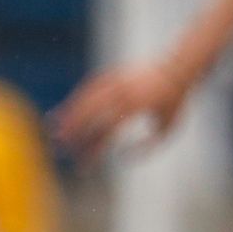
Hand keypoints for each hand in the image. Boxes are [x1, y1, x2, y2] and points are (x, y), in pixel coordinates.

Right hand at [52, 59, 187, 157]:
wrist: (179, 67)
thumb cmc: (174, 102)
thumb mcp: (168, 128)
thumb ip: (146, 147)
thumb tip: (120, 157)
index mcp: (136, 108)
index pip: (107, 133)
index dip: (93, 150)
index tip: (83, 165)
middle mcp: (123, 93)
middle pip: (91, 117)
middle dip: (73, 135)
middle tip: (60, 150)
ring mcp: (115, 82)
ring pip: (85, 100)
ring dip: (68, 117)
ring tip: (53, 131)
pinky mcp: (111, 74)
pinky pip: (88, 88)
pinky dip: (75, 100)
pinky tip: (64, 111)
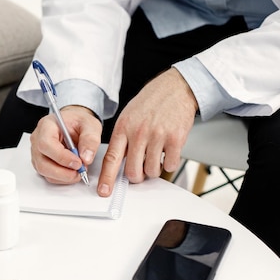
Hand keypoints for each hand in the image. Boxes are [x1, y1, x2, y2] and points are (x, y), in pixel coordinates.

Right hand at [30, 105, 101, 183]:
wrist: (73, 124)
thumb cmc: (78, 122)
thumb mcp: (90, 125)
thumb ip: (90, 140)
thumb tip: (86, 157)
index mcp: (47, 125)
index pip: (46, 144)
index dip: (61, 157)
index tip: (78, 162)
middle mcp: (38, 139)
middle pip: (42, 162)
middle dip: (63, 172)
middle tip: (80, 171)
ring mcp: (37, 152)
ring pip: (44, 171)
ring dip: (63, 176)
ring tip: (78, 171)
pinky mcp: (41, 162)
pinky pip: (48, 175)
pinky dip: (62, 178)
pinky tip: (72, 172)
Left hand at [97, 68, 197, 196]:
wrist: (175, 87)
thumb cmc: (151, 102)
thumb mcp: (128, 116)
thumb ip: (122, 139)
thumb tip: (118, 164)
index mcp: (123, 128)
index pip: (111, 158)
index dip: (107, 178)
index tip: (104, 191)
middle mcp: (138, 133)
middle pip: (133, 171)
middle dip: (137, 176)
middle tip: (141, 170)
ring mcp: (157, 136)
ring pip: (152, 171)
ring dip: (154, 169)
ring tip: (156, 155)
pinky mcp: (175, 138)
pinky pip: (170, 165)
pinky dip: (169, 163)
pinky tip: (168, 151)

EXERCISE INSTRUCTIONS:
Say the number of lines in the entries that have the string "hand", and only that.

TASK ANSWER:
5